Hint: $n^{1/n} = \exp((\log n)/n)$. Now use L'Hopital's rule.

Answer 3

Notice that since $n_0-1 \in \Bbb N$ then the property gives us for some $\epsilon^2$ ,$\epsilon^2(n_0-1)>2$, this gives $\epsilon^2n_0-\epsilon^2>2 $ then $\epsilon^2n_0>2+\epsilon^2$ then divide $\epsilon^2$ to get the inequality.

From the whole binomial expansion we are only taking the second term hence you get $\sum_{k=0}^n {n \choose k }(\sqrt[ n]{n}-1)^k \ge {n \choose 2 }(\sqrt[ n]{n}-1)^2 $. For large enough $n$ in this case bigger than $2$.

You now have that $n> {n \choose 2 }(\sqrt[ n]{n}-1)^2= \frac {n(n-1)}{2}(\sqrt[n]{n} -1)^2$ devide both sides be $\frac {n(n-1)}{2}$ to get $(\sqrt[n]{n} -1)^2 \le \frac 2 {n-1}$.

If I missed something you didn't understand, comment.

Answer 4

Clearly what you really want to know is how in the world someone came up with the idea to write this. I will break it down for you:

Firstly you want $n^{\frac{1}{n}} - 1 < \varepsilon$ which you rearrange to $n^{\frac{1}{n}} < \varepsilon + 1$. To simplify the left hand side so that you only have to deal with polynomials, which are often the best-understood objects in math, you take the $n$th power of both sides and expand out the right side by the Binomial theoerm to get $$n < 1 + n\varepsilon + \frac{n(n - 1)}{2}\varepsilon^2 + \dots$$ The easiest way to assert this is true would be if one of the terms on the right side were by itself greater than $n$. However, $1 > n$ and $n\varepsilon > n$ are impossible for $n > 1$ and $\varepsilon < 1$, so they are bad candidates. Thus, you try the next term, and find $$n < \frac{n(n - 1)}{2}\varepsilon^2 \Longleftrightarrow n > \frac{2}{\varepsilon^2} + 1$$ by some simple algebraic rearrangement, and then you just finish the details of the proof/write it out.

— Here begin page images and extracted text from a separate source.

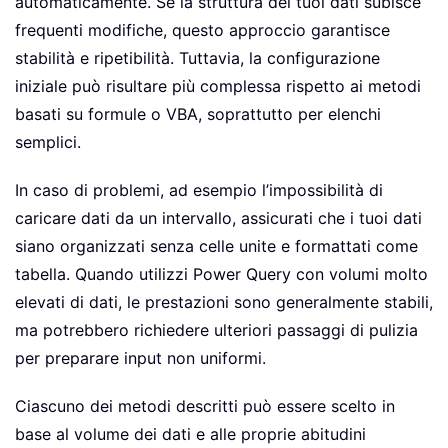
automaticamente. Se la struttura dei tuoi dati subisce
frequenti modifiche, questo approccio garantisce
stabilità e ripetibilità. Tuttavia, la configurazione
iniziale può risultare più complessa rispetto ai metodi
basati su formule o VBA, soprattutto per elenchi
semplici.
In caso di problemi, ad esempio l’impossibilità di
caricare dati da un intervallo, assicurati che i tuoi dati
siano organizzati senza celle unite e formattati come
tabella. Quando utilizzi Power Query con volumi molto
elevati di dati, le prestazioni sono generalmente stabili,
ma potrebbero richiedere ulteriori passaggi di pulizia
per preparare input non uniformi.
Ciascuno dei metodi descritti può essere scelto in
base al volume dei dati e alle proprie abitudini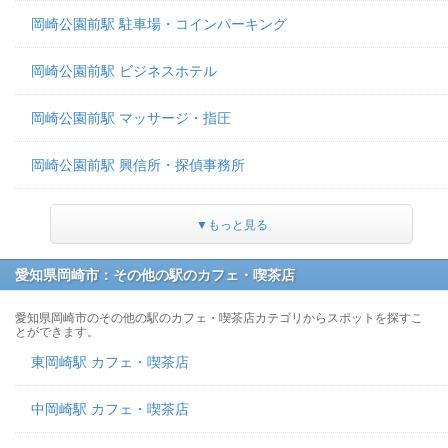
岡崎公園前駅 駐車場・コインパーキング
岡崎公園前駅 ビジネスホテル
岡崎公園前駅 マッサージ・指圧
岡崎公園前駅 興信所・探偵事務所
▼もっと見る
愛知県岡崎市：その他の駅のカフェ・喫茶店
愛知県岡崎市のその他の駅のカフェ・喫茶店カテゴリからスポットを探すこ
とができます。
東岡崎駅 カフェ・喫茶店
中岡崎駅 カフェ・喫茶店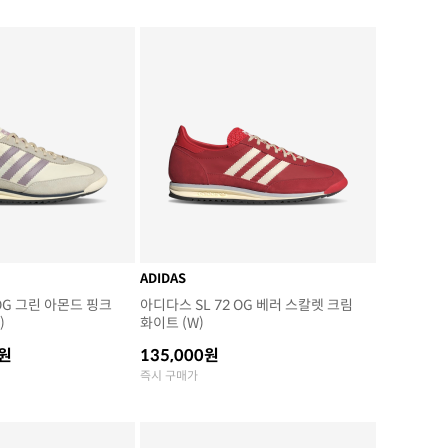
ADIDAS
 OG 그린 아몬드 핑크
아디다스 SL 72 OG 베러 스칼렛 크림
)
화이트 (W)
0원
135,000원
즉시 구매가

As for the Archimedean property, instead of thinking of the formal statement, try to think of it intuitively as the natural fact that every real number is between two consecutive integers, which is one of the equivalent forms to state it. This is essentially saying there are no "infinite" real numbers, and no "infinitesimal" reals either. See https://en.wikipedia.org/wiki/Hyperreal_number for an example of why you might want to specify this nice property of the real numbers, which seems so naturally obvious to begin with.

Once you have an intuition, proving the equivalence of the various formulations of the Archimedean property is a good exercise in formality.